Das Familienauto, ein Wagen der Mercedes-R-Klasse, wurde nach Angaben der Feuerwehr völlig zerstört. Auch Kinderwagen und Kindersitze verbrannten. Zum Anschlag und den möglichen Motiven der Täter wollte sich der "Bild"-Chefredakteur nicht äußern.

Nach Angaben der Polizei hatte ein Zeuge gegen 2.45 Uhr das brennende Auto bemerkt, das auf der Straße vor Diekmanns Wohnhaus im Hamburger Stadtteil Harvestehude abgestellt gewesen sei. Das Auto sei durch den Brand vor allem im hinteren Teil stark beschädigt worden.

"Wir vermuten einen politischen Hintergrund", sagte der Hamburger Polizeisprecher Ralf Meyer. Einen Zusammenhang mit dem bevorstehenden G8-Gipfel in Heiligendamm wollte er nicht ausschließen. Der Staatsschutz ermittelt.

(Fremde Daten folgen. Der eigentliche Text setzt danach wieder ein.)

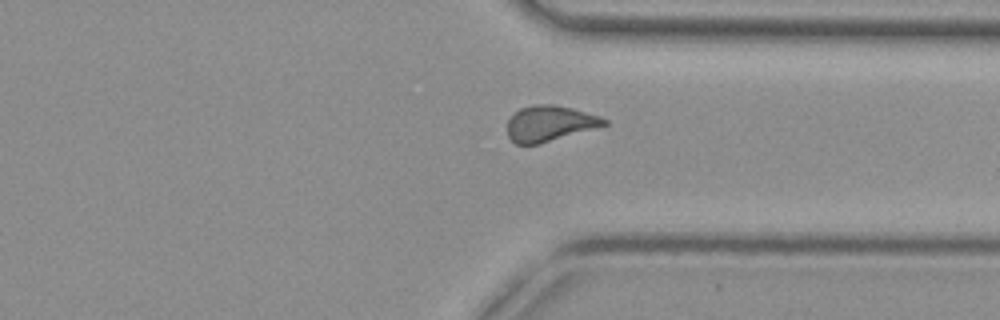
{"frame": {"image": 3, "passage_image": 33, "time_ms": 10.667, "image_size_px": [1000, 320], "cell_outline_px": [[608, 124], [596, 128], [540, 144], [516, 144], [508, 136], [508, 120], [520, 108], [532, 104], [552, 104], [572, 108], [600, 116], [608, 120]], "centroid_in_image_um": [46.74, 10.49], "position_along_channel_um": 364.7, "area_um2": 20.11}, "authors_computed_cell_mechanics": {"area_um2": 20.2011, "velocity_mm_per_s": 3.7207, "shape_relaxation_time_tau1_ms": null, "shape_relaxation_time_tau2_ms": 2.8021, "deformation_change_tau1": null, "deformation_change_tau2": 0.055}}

Knapp zwei Wochen vor dem G8-Gipfel (6. bis 8. Juni) wurde auch in Berlin erneut ein Auto angezündet und erheblich beschädigt. Nach Polizeiangaben handelte es sich um ein hochwertiges Fahrzeug, das im Stadtteil Kreuzberg geparkt war. Ein Zusammenhang mit Gewaltaktionen der linksextremen Szene gegen den G8-Gipfel werde nicht ausgeschlossen. Es handelt sich um den zehnten Brandanschlag auf ein Fahrzeug im Mai in Berlin.

Der jüngste Brandanschlag in Hamburg reiht sich ein in eine ganze Serie von politisch motivierten Brandanschlägen und Sachbeschädigungen. Allein 2006 wurden nach Angaben der Innenbehörde in der Hansestadt neun Brandschläge verübt, von denen bisher keiner aufgeklärt wurde. Ende Dezember 2006 wurde auch ein Brandanschlag auf ein Auto des Finanzstaatssekretärs Thomas Mirow (SPD) verübt. In einem Bekennerschreiben hatten die Täter Protest gegen den G8-Gipfel in Heiligendamm als Grund genannt.

Erst in der vergangenen Woche hatten Unbekannte Farbbeutel und Steine auf das Haus eines Lufthansamanagers und ein Luxushotel geschleudert. Beide Male nahmen Bekennerschreiben Bezug auf den G8- Gipfel und die linke Szene.

Zuvor war am 9. Mai in diesem Zusammenhang und wegen vermuteter Aktionen gegen den G8-Gipfel auch der Hamburger Szene-Treff "Rote Flora" durchsucht worden. Bei der deutschlandweiten Razzia hatten 900 Beamte insgesamt 40 Objekte in Hamburg, Bremen, Schleswig-Holstein, Niedersachsen, Berlin und Brandenburg durchsucht. Die Bundesanwaltschaft hatte die Ermittlungen mit dem Verdacht auf Gründung einer terroristischen Vereinigung begründet.